Die Frage ob und wie sie angesichts der Veränderungen durch die GNL angenommen und gebraucht werden, bleibt offen. Auch ist kaum bedacht, ob sich durch eine Konzentration der INZ an wenigen ausgewählten Standorten, die Wartezeit der Patienten tatsächlich stark verringern wird. Denn so wird die Zahl der Anlaufstellen an Kliniken für die Patienten deutlich reduziert.

Zu erwarten ist vielmehr, dass Patienten zunächst weiterhin zum Krankenhaus in ihrer Nähe fahren, auch wenn ihr Leiden kein akuter Notfall ist. Aus Sicht der Patienten ist das vernünftig. Denn auch Kliniken ohne INZ werden weiter an der stationären Notfallversorgung teilnehmen. Doch sieht der Referentenentwurf vor, dass diese Krankenhäuser einen Abschlag von 50 Prozent der Behandlungskosten in Kauf nehmen müssen, wenn sie Patienten in einer lediglich gefühlten Notlage helfen, anstatt sie abzuweisen.

Kliniken kommen in verzwickte Lage

Das bringt die Kliniken in eine verzwickte Lage: Es entspricht dem ethischen Anspruch der Kliniken, Patienten zu helfen, wenn sie vor ihrer Tür stehen. Außerdem haben sie eine vom Land übertragene Versorgungsverpflichtung. Weisen sie Patienten dennoch ab, ist das zudem aus Haftungsgründen riskant. Hinter den augenscheinlich nicht akuten Beschwerden könnte sich nach genauerer Untersuchung doch ein erstzunehmender Notfall verbergen. Vor diesem Hintergrund ist der im Referentenentwurf vorgesehene Abschlag von 50 Prozent mehr als unangemessen.

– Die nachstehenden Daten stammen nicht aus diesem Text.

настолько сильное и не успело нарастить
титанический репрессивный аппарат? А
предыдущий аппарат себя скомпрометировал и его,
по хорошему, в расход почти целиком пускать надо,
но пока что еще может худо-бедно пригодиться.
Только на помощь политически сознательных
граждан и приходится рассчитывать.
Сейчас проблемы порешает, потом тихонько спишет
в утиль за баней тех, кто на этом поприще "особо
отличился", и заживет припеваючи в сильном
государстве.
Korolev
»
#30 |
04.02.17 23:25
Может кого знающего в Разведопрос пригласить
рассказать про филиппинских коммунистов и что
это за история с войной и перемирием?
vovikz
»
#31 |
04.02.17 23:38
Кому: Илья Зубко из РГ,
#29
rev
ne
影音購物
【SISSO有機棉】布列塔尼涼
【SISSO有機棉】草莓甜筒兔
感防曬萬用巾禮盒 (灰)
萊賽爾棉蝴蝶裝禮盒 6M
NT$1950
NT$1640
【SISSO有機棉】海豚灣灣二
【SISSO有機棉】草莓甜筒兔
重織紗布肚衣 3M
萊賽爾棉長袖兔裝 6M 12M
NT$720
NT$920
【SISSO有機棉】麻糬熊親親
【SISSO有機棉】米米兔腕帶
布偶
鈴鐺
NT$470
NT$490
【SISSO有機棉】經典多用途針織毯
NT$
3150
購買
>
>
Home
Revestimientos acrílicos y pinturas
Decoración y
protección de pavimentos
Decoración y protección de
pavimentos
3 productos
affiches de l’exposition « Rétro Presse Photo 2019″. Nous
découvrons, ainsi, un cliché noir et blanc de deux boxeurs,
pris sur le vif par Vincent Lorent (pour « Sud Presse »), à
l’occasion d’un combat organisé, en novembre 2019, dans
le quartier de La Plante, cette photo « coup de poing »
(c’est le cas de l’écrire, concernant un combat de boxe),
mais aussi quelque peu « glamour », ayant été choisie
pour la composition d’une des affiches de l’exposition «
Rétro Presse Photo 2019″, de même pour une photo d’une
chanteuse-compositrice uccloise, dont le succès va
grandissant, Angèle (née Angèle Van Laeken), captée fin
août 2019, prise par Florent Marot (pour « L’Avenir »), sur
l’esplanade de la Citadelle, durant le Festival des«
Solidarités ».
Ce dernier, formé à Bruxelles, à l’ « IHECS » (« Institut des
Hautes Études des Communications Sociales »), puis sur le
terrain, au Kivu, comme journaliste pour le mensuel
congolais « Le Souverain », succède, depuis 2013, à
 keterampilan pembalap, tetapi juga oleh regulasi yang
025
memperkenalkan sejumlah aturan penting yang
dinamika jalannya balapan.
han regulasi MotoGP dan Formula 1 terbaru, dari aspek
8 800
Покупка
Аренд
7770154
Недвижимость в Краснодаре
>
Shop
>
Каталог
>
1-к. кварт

Die Herausforderung der ambulanten Notfallreform liegt darin, das Vertrauen der Patienten in die ambulanten Versorgungsangebote zu stärken. Denn auch künftig entscheiden die Patienten letztlich selbst, wo sie Hilfe suchen. Wenn die GNL das Vertrauen der Patienten gewinnen, werden sich viele von ihnen außerhalb der Praxisöffnungszeiten nicht mehr auf eigene Faust auf den Weg machen, um eine Praxis oder Notaufnahme anzufahren.

Für alle anderen sind Portalpraxen schon heute eine gute Wahl. Sie sind passgenau auf die Gegebenheiten vor Ort zugeschnitten. Und sie nutzen Synergien zwischen ärztlichem Bereitschaftsdienst und Notaufnahme, ohne Doppelstrukturen oder unklare Verantwortlichkeiten zu schaffen.

Bei der Reform der Notfallversorgung müssen die Patienten der Maßstab sein. Vor diesem Hintergrund sollten neben den GNL auch die vorhandenen Portalpraxen evaluiert und ihre Arbeit ausgewertet werden. Unsere Erfahrung ist, dass die regional gewachsenen Portalpraxen schon heute eine gute Versorgung der Notfallpatienten leisten. Sie haben Potenziale für mehr Vernetzung und engere Kooperationen. Daher ist eine im Politiklabor erdachte Struktur wie die INZ weder nötig noch zielführend.

Bernadette Rümmelin ist Geschäftsführerin des Katholischen Krankenhausverbands Deutschlands.